In other words, without political “screaming and bloodshed,” it is unlikely to have an impact on achieving the $2 trillion goal. There is clearly nothing antiseptic about cutting the federal budget.
For example, even a dramatic 50 percent reduction in the current federal non-defense workforce of 1,343,000 would only save $100 billion a year by the target year of 2029. And this is a comprehensive number based on the current average cost of $100,000 per federal employee salary. Annual plus average allowances and subsidies of $44,000 – rising to $160,000 per bureaucrat by fiscal year 2029 due to inflation.
Therefore, achieving $2 trillion in annual savings requires a deep dive into the three areas listed above. The next five chapters lay out the most plausible and sensible route to $400 billion in “cutting the fat” savings, followed by detailed information on cutting $500 billion in unnecessary muscle annually from the national security budget.
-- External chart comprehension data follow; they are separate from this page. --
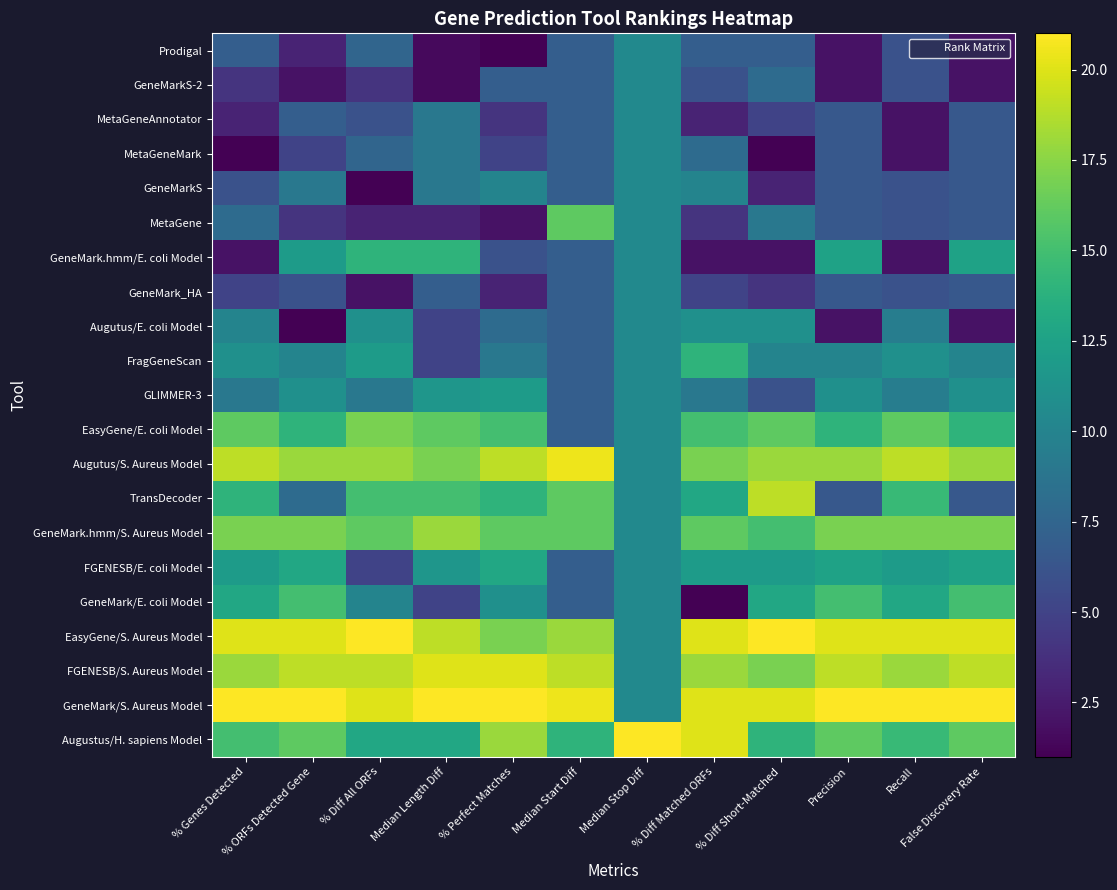

What is the spread (max minus min) of values at Recall?

19.0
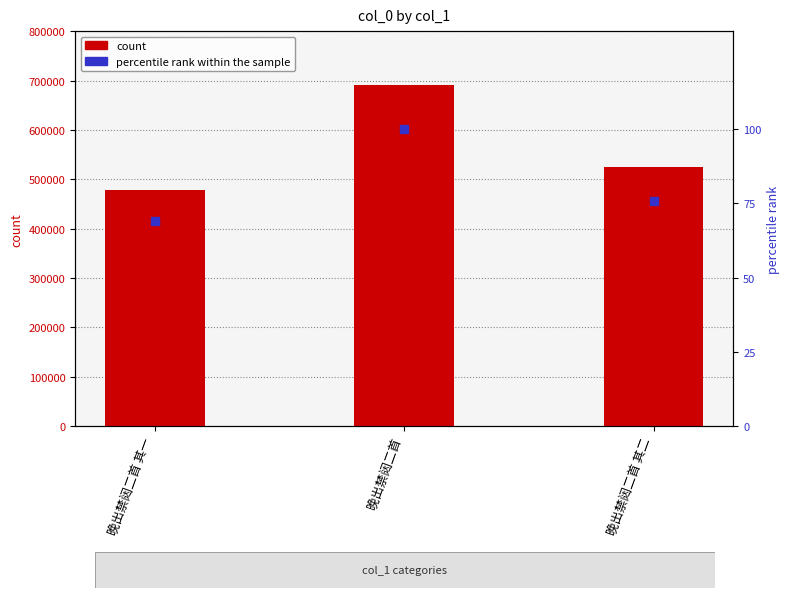

How many data points in percentile rank are less than 75?

1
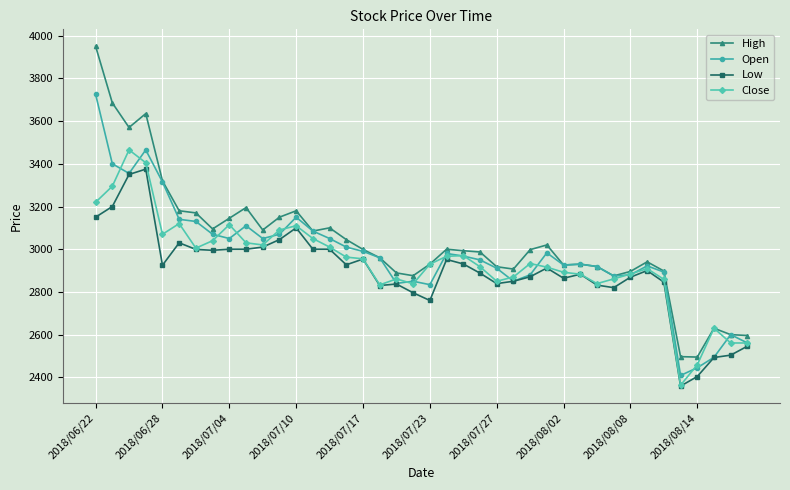

Rank the series by their maximum value, from lowest to highest.

Low, Close, Open, High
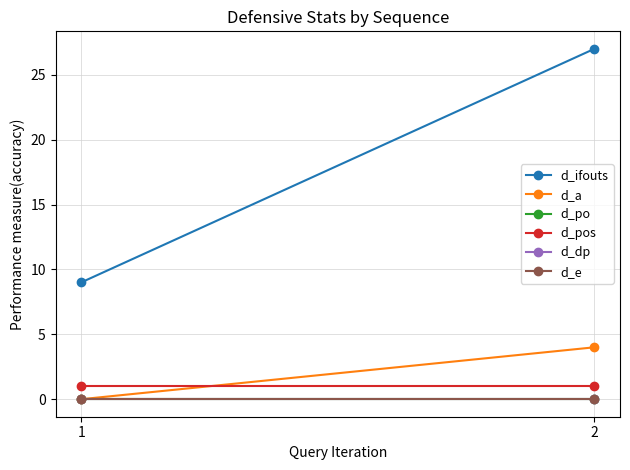

Which series changed the most between 1 and 2?

d_ifouts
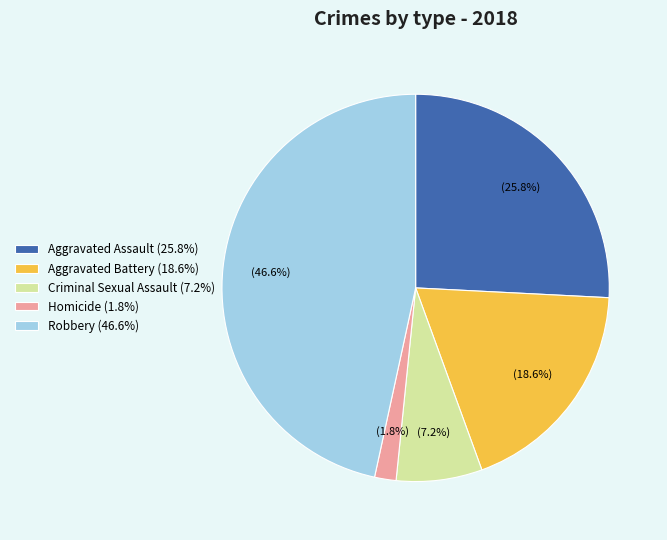

To the nearest percent, what is the difference between the largest and smallest slice percentages?

45%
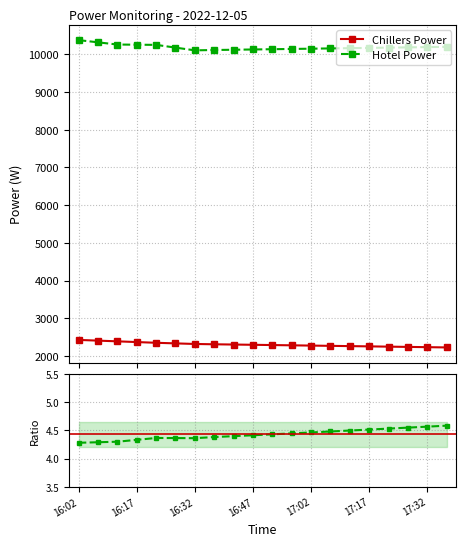

The value of Hotel Power at 16:47 is 10130.0. True or false?

True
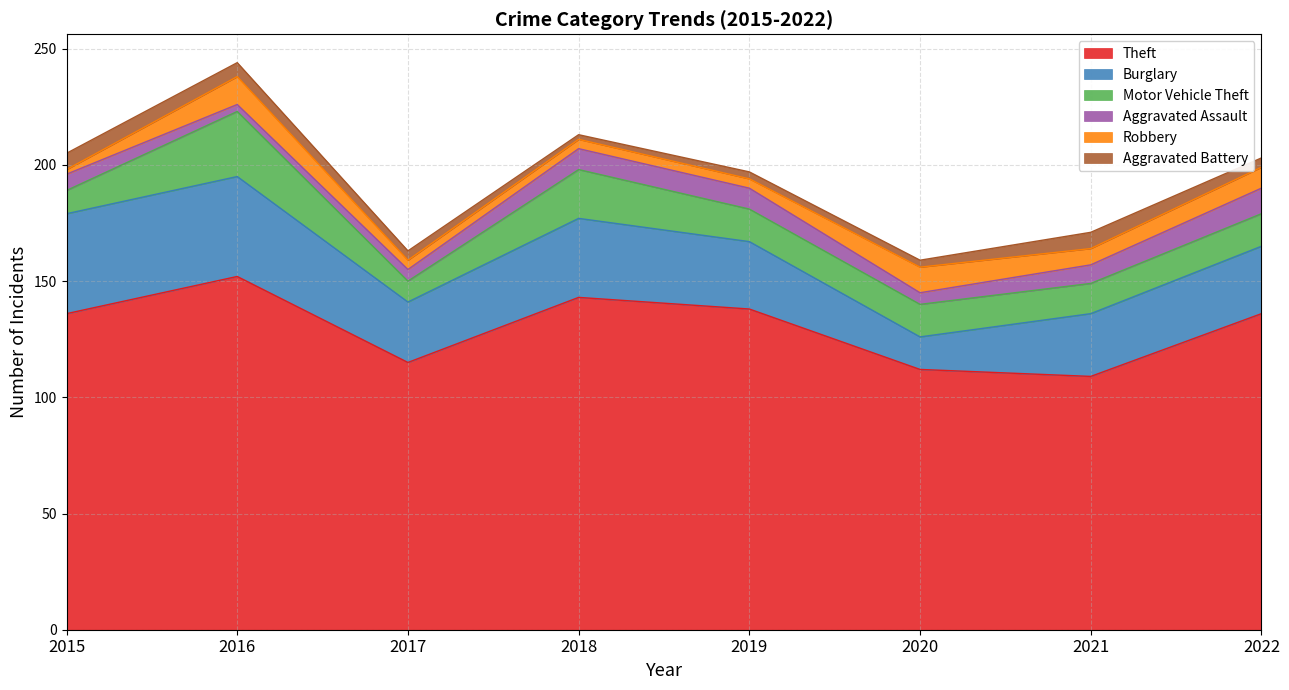

Is it true that Motor Vehicle Theft equals 3 at 2017?

False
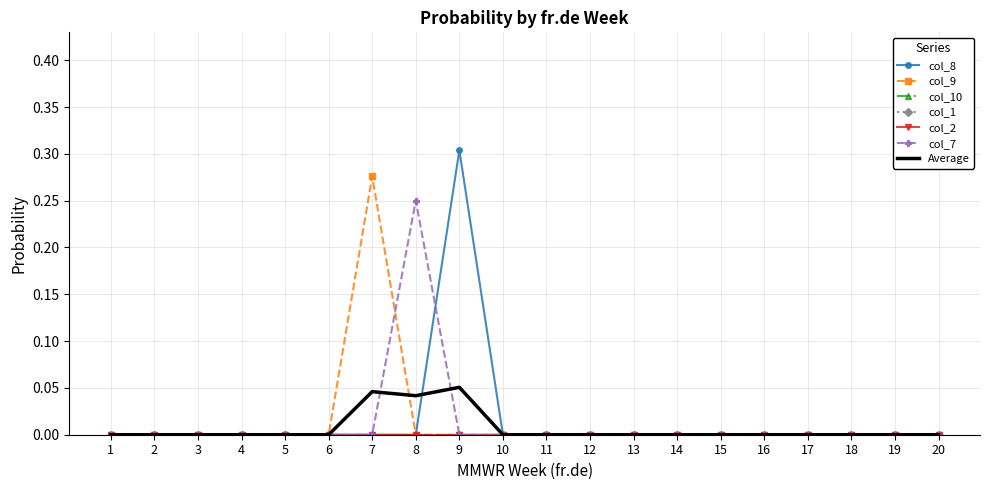

List the series in order of their peak value, highest first.

col_8, col_9, col_7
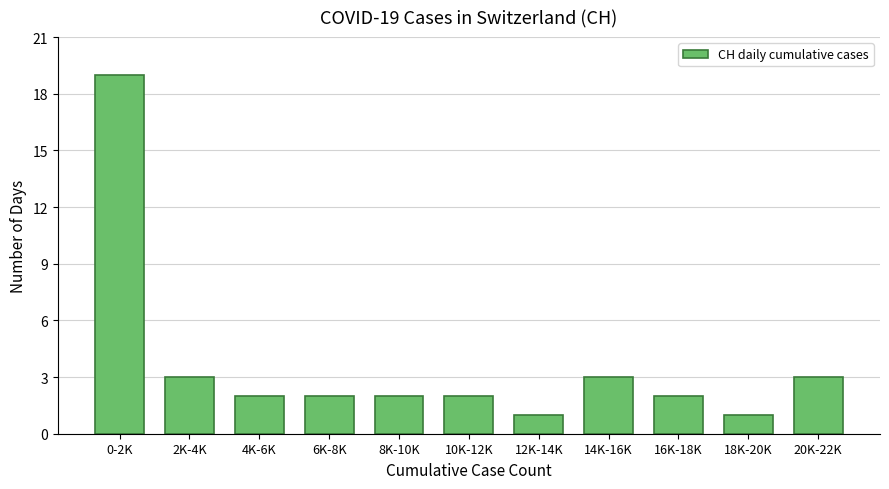

Reading left to right, what are all the values shown in this chart?

19	3	2	2	2	2	1	3	2	1	3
Provides the rationale for America First. Chapter 8 delves into the $1.1 trillion annual reduction in rights and domestic welfare backbone that would be required to achieve DOGE’s $2 trillion in savings. target.
But one thing should be clear from the beginning. This list of outrageous anecdotes highlights the stupidity and waste that pervades the federal government. But they have nothing to do with the factual analysis and philosophical U-turns that are actually required to successfully complete DOGE’s mission.
The views expressed in this article are those of the author and do not necessarily reflect the views of The Epoch Times.